Bolt had come to London with some question marks about his form and fitness after losing in both the 100 and 200 meters to Blake, his 22-year-old training partner, at the Jamaican trials in June and July.
“Blake kind of knocked on my door and said, ’Usain, this is the Olympic year, you’ve got to get serious. You’ve got to remember that I am here and I am ready to go.’ That was good for me, it really opened my eyes to what was really going on,” Bolt said.
He recalled telling Blake, whom he’s nicknamed “The Beast” for the intensity of his training, that he didn’t have a chance of usurping him when they started working out together.
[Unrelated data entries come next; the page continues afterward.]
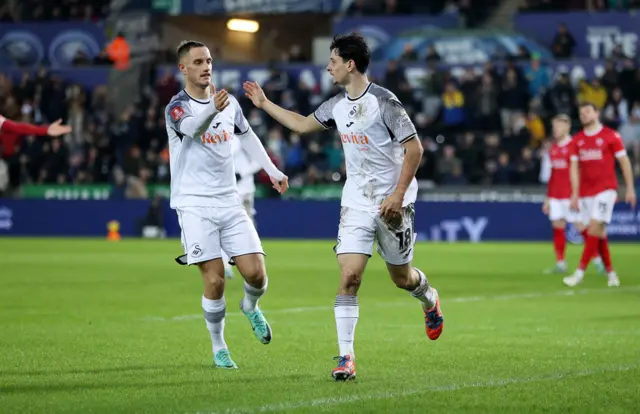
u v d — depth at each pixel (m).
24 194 81.00
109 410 14.97
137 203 79.06
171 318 28.06
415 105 77.62
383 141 18.41
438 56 79.94
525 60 78.44
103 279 41.81
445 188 74.94
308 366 19.45
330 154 77.88
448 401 15.65
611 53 80.69
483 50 81.19
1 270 46.56
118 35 85.50
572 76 77.69
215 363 19.42
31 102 81.94
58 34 89.81
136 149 79.31
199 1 88.69
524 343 22.80
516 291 36.72
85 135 82.25
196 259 19.42
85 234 79.81
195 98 19.67
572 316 28.56
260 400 15.74
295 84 80.50
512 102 75.69
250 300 20.31
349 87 18.55
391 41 83.31
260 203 77.62
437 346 22.30
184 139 19.70
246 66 82.38
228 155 19.88
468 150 75.00
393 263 19.17
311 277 43.06
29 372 18.70
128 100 84.44
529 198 73.75
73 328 25.66
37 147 81.19
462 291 36.69
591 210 38.84
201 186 19.70
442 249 64.38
“I said to Yohan Blake in 2010 that you came around at the wrong time because this is my time,” Bolt said. “These next two years are mine. After that you can go on and do what you have to do.”
Before the start, wearing a yellow cap back to front, Bolt shared a fist bump with both a beaming volunteer standing behind his blocks and Blake, clapped to the crowd and then looked up to the sky. He got the biggest roar from the capacity crowd of 80,000 when he finished his pre-race rituals with a wave in a manner akin to that of the British monarch.
Bolt said he’d come up with the idea for his impersonation when he talked to Blake and Weir before the race.
“We wondered, what are we going to do?” Bolt said. “Blake was saying I’ve got something new, and Weir was going to do something, so I was left alone and I was like: ‘What am I going to do?’ So I did the wave.”
Bolt led the field from the start, with Blake pushing him at the end as he finished in a time that equaled the mark set by Michael Johnson when the American won gold at the Atlanta Games in 1996.
Bolt is the only person to have run below 9.60 in the 100 meters and under 19.20 in the 200 meters. He broke his own world records in both distances at the 2009 world championships in Berlin, where he ran 9.58 to win the 100 and 19.19 to take the 200.
Although Bolt said he’s not been “100 percent” fit and that he’d felt a strain in his back during the 200, he’s aiming to break the 400-meter relay world record with his teammates tomorrow. Jamaica is the defending Olympic champion and set a world mark at last year’s world championships in Daegu, South Korea.
“It’s a possibility,” Bolt said. “It would be a good way to close the show again.”